Sometimes, I am challenged by people who live abroad, who are unaware of the dynamic life that takes place here in Israel; "Isn't it dangerous? How do you endanger your children in this way?" We answer by saying: We embrace life. We do not sacrifice our children, we do not, God forbid, send our children to blow themselves up. Those acts of sacrifice that were part of the world of Chasidei Ashkenaz (the suicides of communities in the Rhinelands during the Crusades) were rejected and negated absolutely by the world of the Halakha. There was antipathy towards these acts of suicide. We, God forbid, are not a suicidal nation. We are a nation who desire life, we are integrally connected to life, and we are commanded to embrace life. Hence, Akeidat Yitzchak is so shocking year after year!

Indeed we are the nation of the Shofar, not the nation of the Slaughter Knife. We cleave to life and we hold tightly to it and when situations become dangerous we try to avert that danger. But, we will not abandon life, because of life. Eretz Yisrael is our life, Am Yisrael is our life, and if our life is threatened then we guard our life with our very lives. This is the essence of our existence; not a nation engaged in suicide, but a nation that seeks "to work and to guard, to preserve." (Bereshit 2:13) A nation of gentle guardians, watching over the image of God, this is our nation.

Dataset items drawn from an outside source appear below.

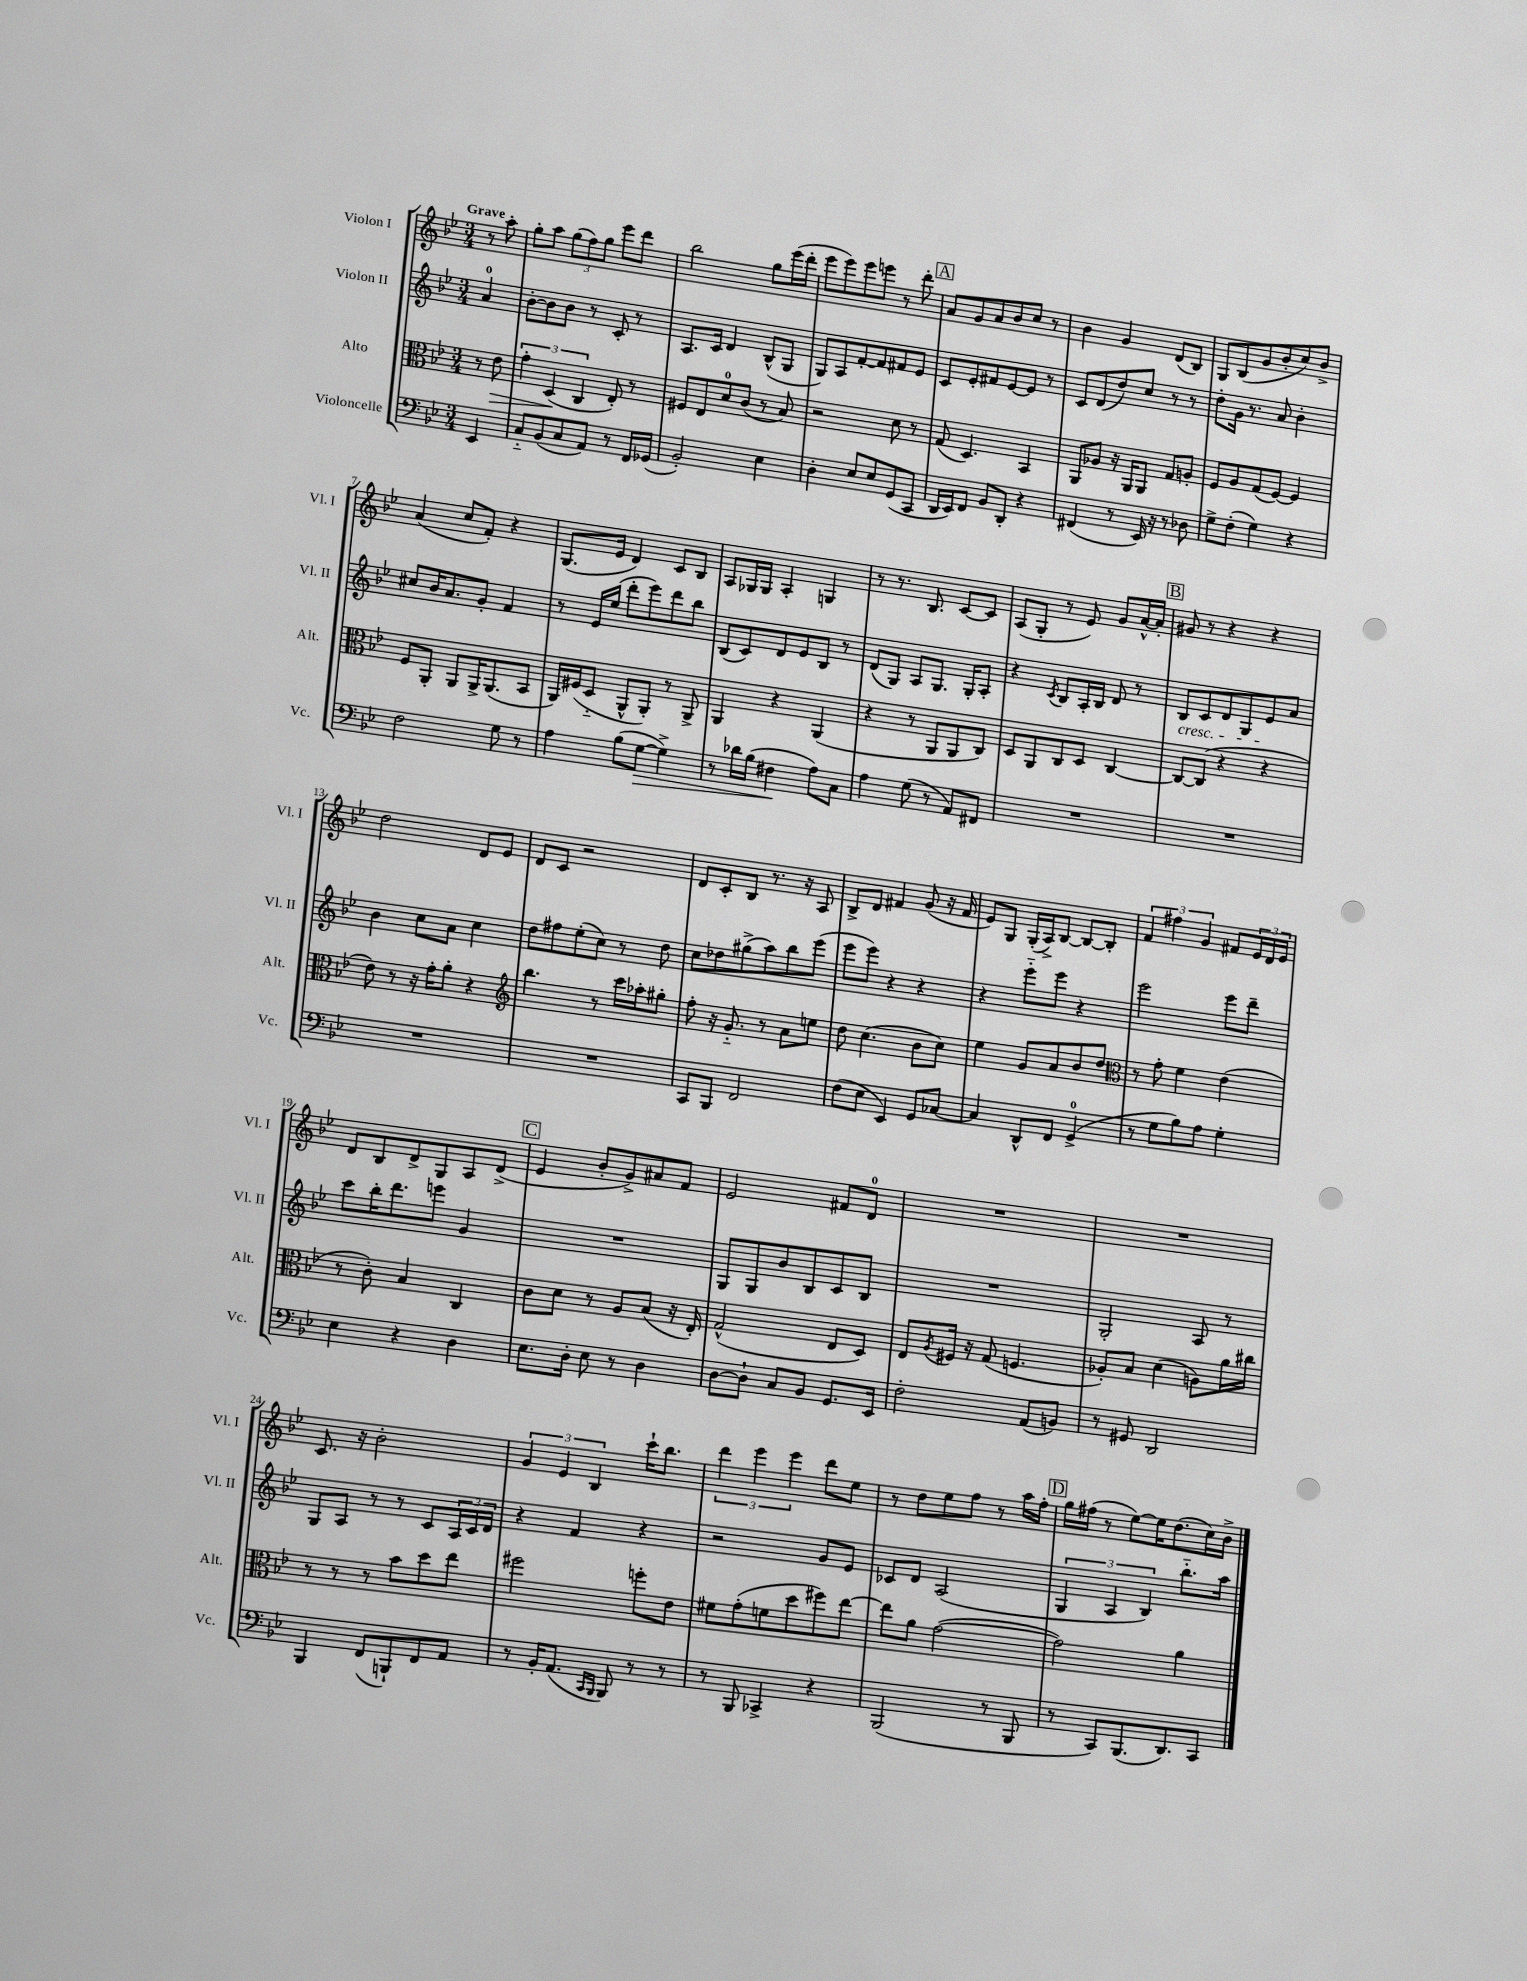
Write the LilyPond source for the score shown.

<<
\new StaffGroup <<
\new Staff = "s0" \with { instrumentName = "Violon I" shortInstrumentName = "Vl. I" } {
    \clef treble \key bes \major \numericTimeSignature \time 3/4 \partial 4 \tempo "Grave"
    r8 a''8-. |
    g''8-. a''8 \tuplet 3/2 { g''8( f''8) g''8 } ees'''8 d'''8 |
    bes''2 g''8 ees'''16( d'''16-. |
    ees'''8 ees'''8) ees'''8 e'''8 r8 d'''8-. |
    \mark \markup { \box "A" } a'8 g'8 a'8 bes'8 c''8 r8 |
    bes'4 g'4 d'8( bes8) |
    g8 bes8( g'8 bes'8-. c''8) bes'8-> |
    a'4( c''8 f'8-.) r4 |
    g8.( ees'16 d'4) c'8 bes8 |
    a8 ges16 ges16 a4-. g4 |
    r8 r8. bes8. c'8~ c'8 |
    a8( g8-. r8 ees'8) g'8 a'16~-^ a'16-. |
    \mark \markup { \box "B" } gis'8 r8 r4 r4 |
    d''2 d'8 ees'8 |
    d'8 c'8 r2 |
    d'8 c'8-. bes8 r8. r16 a8 |
    bes8-> d'8 fis'4 g'8( r16 fis'16 |
    ees'8) g8 g16-.( a16->) bes8~ bes8~ bes8-. |
    \tuplet 3/2 { f'4 fis''4 g'4 } fis'8 \tuplet 3/2 { ees'16 d'16 ees'16 } |
    d'8 bes8 d'8-> g8 a8 d'8->( |
    \mark \markup { \box "C" } ees'4 bes'8-. g'8->) ais'8 f'8 |
    ees'2 fis'8 d'8-0 |
    R2. |
    R2. |
    c'8. r16 bes'2-. |
    \tuplet 3/2 { g'4 ees'4 bes4 } c'''16-! bes''8. |
    \tuplet 3/2 { d'''4 ees'''4 ees'''4 } d'''8 ees''8 |
    r8 d''8 ees''8 f''8 r8 a''16 f''16-. |
    \mark \markup { \box "D" } g''16 fis''16( r8 ees''8~) ees''16 d''8.( c''16) bes'16-> \bar "|." |
}
\new Staff = "s1" \with { instrumentName = "Violon II" shortInstrumentName = "Vl. II" } {
    \clef treble \key bes \major \numericTimeSignature \time 3/4 \partial 4
    a'4-0 |
    bes'8~-. bes'8 bes'8 r8 c'8-. r8 |
    a8. c'16 d'4 bes8-^( g8 |
    g8) a8 f'8~-. f'8 fis'8 ees'8 |
    \mark \markup { \box "A" } c'8 ees'8-. fis'8 ees'8~ ees'8 r8 |
    c'8 d'8( d''8) c''8 r8 r8 |
    d''8-. g'16 r8. a'8 bes'4-. |
    cis''8 bes'16 a'8. g'8-. f'4 |
    r8 ees'16 ees''16( d'''8-. ees'''8) d'''8 bes''8 |
    bes8( c'8) d'8 ees'8 bes8 r8 |
    d'8( g8) a8 g8. g16-. a8-. |
    r4 \acciaccatura { c'8 } bes8 a16-. bes16 d'8 r8 |
    \mark \markup { \box "B" } bes8\cresc c'8 d'8 g8 ees'8\! a'8 |
    bes'4 c''8 a'8 c''4 |
    d''8 fis''8 ees''8-.( c''8) r8 d''8 |
    c''8 des''8 gis''8->( a''8) bes''8 ees'''8( |
    ees'''8 ees'''8) r4 r4 |
    r4 ees'''8-_ ees'''8 r4 |
    ees'''2 ees'''8 d'''8-- |
    c'''8 bes''16-. d'''8. e'''8 g'4 |
    \mark \markup { \box "C" } R2. |
    g8 g8 bes'8 bes8 c'8 bes8 |
    R2. |
    g2-. a8 r8 |
    g8 a8 r8 r8 c'8 \tuplet 3/2 { a16 c'16 d'16 } |
    r4 f'4 r4 |
    r2 g'8 ees'8 |
    ces'8 d'8 a2( |
    \mark \markup { \box "D" } \tuplet 3/2 { g4 a4 bes4) } bes''8.-_ a''16 \bar "|." |
}
\new Staff = "s2" \with { instrumentName = "Alto" shortInstrumentName = "Alt." } {
    \clef alto \key bes \major \numericTimeSignature \time 3/4 \partial 4
    r8 ees'8\> |
    \tuplet 3/2 { g'4-. d4\!( c4 } ees8-.) r8 |
    fis8 ees8 d'8-0 c'8( r8 bes8) |
    r2 d'8 r8 |
    \mark \markup { \box "A" } g8( d4.) bes,4 |
    a,8 aes8 r16 a,16 a,8 g8 a8-. |
    f8 a8 g8( f8~) f4 |
    f8 a,8-. a,8 a,16-> a,8.( bes,8 |
    a,16) fis16( d8-_ a,8-^ a,8-.) r8 a,8-> |
    a,4 r4 a,4( |
    r4 r8 a,8 a,8 c8) |
    d8 a,8 c8 d8 c4~ |
    \mark \markup { \box "B" } c8~ c8( r4 r4 |
    ees'8) r8 r16 g'16-. a'8-. r4 |
    \clef treble bes''4. r8 c'''16 aes''16-. gis''8-. |
    f''8-. r16 g'8.-_ r8 a'8 e''8 |
    d''8 c''4.( bes'8 c''8) |
    ees''4 g'8 a'8 bes'8 d''8 |
    \clef alto r8 g'8-. f'4 ees'4( |
    r8 c'8-.) bes4 c4 |
    \mark \markup { \box "C" } c'8 d'8 r8 a8 bes8( r16 ees16-.) |
    g2-^( ees8 d8) |
    ees8 \acciaccatura { a8 } fis16 r16 g8( f4. |
    aes8-.) bes8 d'4( a8) a'16 cis''16 |
    r8 r8 r8 bes'8 d''8 ees''8 |
    fis''2 f''8-. ees'8 |
    fis'8 g'8-.( f'8 d''8 fis''8) ees''8~ |
    ees''8 a'8 g'2~( |
    \mark \markup { \box "D" } g'2) a'4 \bar "|." |
}
\new Staff = "s3" \with { instrumentName = "Violoncelle" shortInstrumentName = "Vc." } {
    \clef bass \key bes \major \numericTimeSignature \time 3/4 \partial 4
    ees,4 |
    c8-_ bes,8( c8 a,8) r8 f,16 ges,16( |
    bes,2-.) ees4 |
    d4-. ees8 ees8 g,8( c,8 |
    \mark \markup { \box "A" } d,16 ees,16) f,8 bes,8 d,8-. r4 |
    fis,4( r8 ees,16) r16 r8 des8 |
    g8-> f8-.( g4) r4 |
    f2 g8 r8 |
    a4 bes8( g8~\> g4->) |
    r8 des'16 bes16( fis4\! a8) c8 |
    a4 g8( r8 a,8) fis,8 |
    R2. |
    \mark \markup { \box "B" } R2. |
    R2. |
    R2. |
    c,8 bes,,8 f,2 |
    f8( ees8 ees,4) g,8 ces8~ |
    ces4 d,8-^ f,8 g,4-0->( |
    r8 g8 bes8) a8 g4-. |
    ees4 r4 d4 |
    \mark \markup { \box "C" } ees8. d16-. ees8 r8 d4 |
    d8~ d8-! c8 bes,8 g,8. ees,16 |
    f2-. a,8( b,8) |
    r8 gis,8 d,2 |
    bes,,4 f,8( b,,8-!) f,8 a,8 |
    r8 bes,16-. a,8.( \grace { c,16 bes,,16 } bes,,8) r8 r8 |
    r8 bes,,8 ces,4-> r4 |
    bes,,2( r8 bes,,8 |
    \mark \markup { \box "D" } r8 c,8) bes,,8.( d,8.) c,8 \bar "|." |
}
>>
>>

The Shofar comes to tell God the story of our life and not the story of our death. When we talk about protecting and preserving Am Yisrael, we speak with the voice of the Shofar under a certain understanding: That Hakadosh Baruch Hu is a father who is Chafetz BaChayim. With an understanding that a father will not act with cruelty towards his own children. With an understanding that a father does not, God forbid, take a slaughter knife to his own son.

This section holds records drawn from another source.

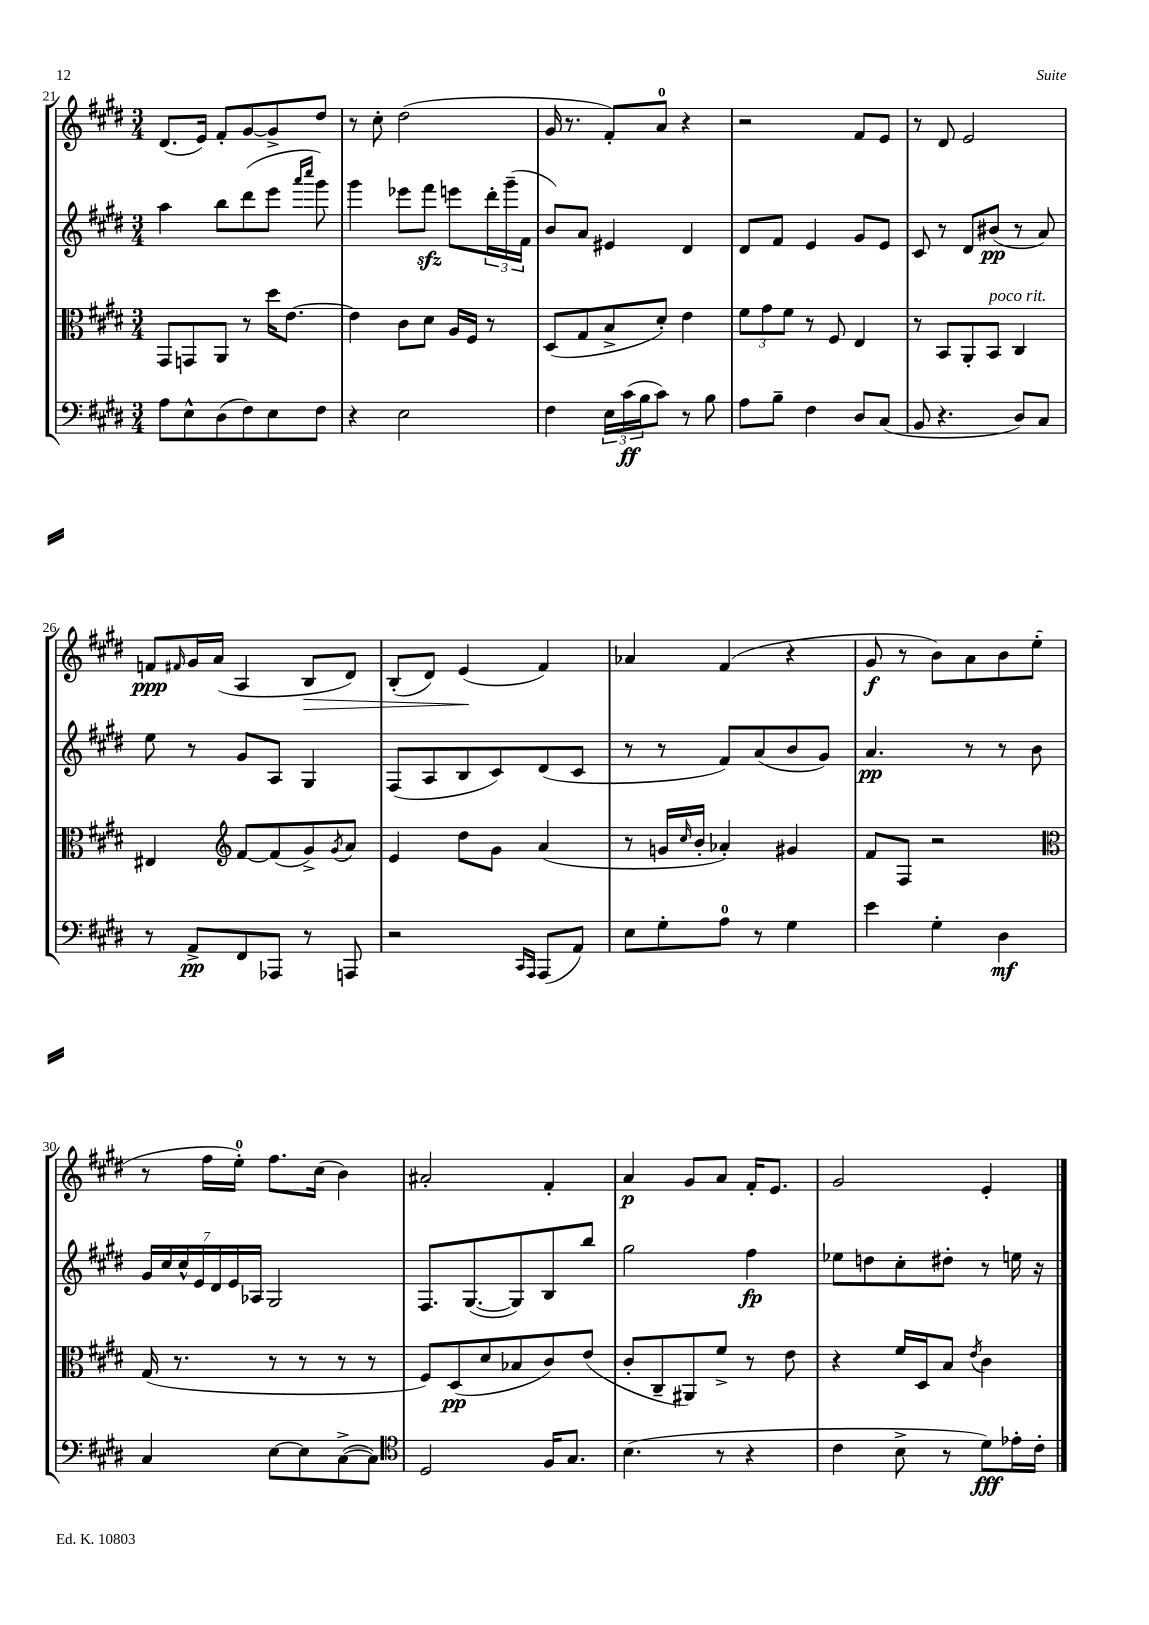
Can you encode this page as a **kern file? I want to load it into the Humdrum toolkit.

**kern	**kern	**kern	**kern
*staff4	*staff3	*staff2	*staff1
*clefF4	*clefC3	*clefG2	*clefG2
*k[f#c#g#d#]	*k[f#c#g#d#]	*k[f#c#g#d#]	*k[f#c#g#d#]
*M3/4	*M3/4	*M3/4	*M3/4
8A	8GG#	4aa	(8.d#
8E^^	8GG	.	.
.	.	.	16e)
(8D#	8AA	8bb	8f#'
8F#)	8r	(8ddd#	[8g#
8E	16dd#	8eee	8g#^]
.	[8.e	.	.
.	.	16qqaaa	.
.	.	16qqcccc#	.
8F#	.	8ggg#)	8dd#
=	=	=	=
4r	4e]	4ggg#	8r
.	.	.	8cc#'
2E	8c#	8eee-	(2dd#
.	8d#	8fff#	.
.	16A	8eee	.
.	16F#	.	.
.	8r	24ddd#'	.
.	.	(24ggg#~	.
.	.	24f#	.
=	=	=	=
4F#	(8D#	8b)	16g#
.	.	.	8.r
.	8G#	8a	.
24E	8B^	4e#	8f#')
(24c#	.	.	.
24B	.	.	.
8c#)	8d#')	.	8a
8r	4e	4d#	4r
8B	.	.	.
=	=	=	=
8A	12f#	8d#	2r
.	12g#	.	.
8B~	.	8f#	.
.	12f#	.	.
4F#	8r	4e	.
.	8F#	.	.
8D#	4E	8g#	8f#
(8C#	.	8e	8e
=	=	=	=
8BB	8r	8c#	8r
4.r	8BB	8r	8d#
.	8AA'	8d#	2e
.	8BB	(8b#	.
8D#)	4C#	8r	.
8C#	.	8a)	.
=	=	=	=
8r	4E#	8ee	8f
.	.	.	16qqf#
8AA^	.	8r	16g#
.	.	.	(16a
*	*clefG2	*	*
8FF#	[8f#	8g#	4A
8AAA-	(8f#]	8A	.
8r	8g#^)	4G#	8B
.	8qg#	.	.
8AAA	8a	.	8d#)
=	=	=	=
2r	4e	(8F#	(8B'
.	.	8A	8d#)
.	8dd#	8B	(4e
.	8g#	8c#)	.
16qqCC#	.	.	.
16qqAAA	.	.	.
(8AAA	(4a	(8d#	4f#)
8AA)	.	8c#	.
=	=	=	=
8E	8r	8r	4a-
8G#'	16g	8r	.
.	16qqcc#	.	.
.	16b'	.	.
8A	4a-')	8f#)	(4f#
8r	.	(8a	.
4G#	4g#	8b	4r
.	.	8g#)	.
=	=	=	=
4e	8f#	4.a	8g#
.	8F#	.	8r
4G#'	2r	.	8b)
.	.	8r	8a
4D#	.	8r	8b
.	.	8b	(8ee'
=	=	=	=
*	*clefC3	*	*
4C#	(16G#	28g#	8r
.	.	28cc#	.
.	8.r	.	.
.	.	28cc#^^	.
.	.	28e	.
.	.	.	16ff#
.	.	28d#	.
.	.	28e	.
.	.	.	16ee')
.	.	28A-	.
[8E	8r	2G#	8.ff#
8E]	8r	.	.
.	.	.	(16cc#
([8C#^	8r	.	4b)
8C#])	8r	.	.
=	=	=	=
*clefC4	*	*	*
2D#	8F#)	8.F#	2a#'
.	(8D#	.	.
.	.	([8.G#	.
.	8d#	.	.
.	8B-	8G#])	.
16F#	8c#)	8B	4f#'
8.G#	.	.	.
.	(8e	8bb	.
=	=	=	=
(4.B	8c#'	2gg#	4a
.	8C#~	.	.
.	8AA#)	.	8g#
8r	8f#^	.	8a
4r	8r	4ff#	16f#'
.	.	.	8.e
.	8e	.	.
=	=	=	=
4c#	4r	8ee-	2g#
.	.	8dd	.
8B^	16f#	8cc#'	.
.	16D#	.	.
8r	8B	8dd#'	.
.	8qe	.	.
8d#)	4c#	8r	4e'
16e-'	.	16ee	.
16c#'	.	16r	.
==	==	==	==
*-	*-	*-	*-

And so, in the final analysis, we are playing a double game. On the one hand, we are the Children of Avraham. We need to study the Akeida deeply and to learn that we are to have a life of "Hineni." And in contrast, we have a life of "Hineni B'ni." We pray to God that he not put us in that awful dilemma, that we not experience the harsh choices; the tension that lies between "Hineni," and "Hineni Bn'i."

And on the other hand, we also turn to God not as Avraham but as Yitzchak. Not as parents but in the place of the son, the child. We turn to God who is our father, a father as we read in Parashat Haazinu: "As an eagle who rouses his nest, he will hover over his young." A father who protects his children that no one should harm them, a father who does not lock the door, a father who "opens the gate at the time that the gates are about to be closed." (from Ne'ila) That is our father.

And when we stand to the sound of the Shofar, we stand there with all this important complexity, and we pray for life. We pray for an abundance of life, to create life, and we turn to God as a kind, sensitive, merciful parent, that he let us fulfill the words of the verse (Devarim 4:4,) by allowing us to "cleave to Hashem your God," but that he will also give us the end of the passuk with a Bracha for the new year: "You are all alive today!" (Chayim Kulchem Hayom.).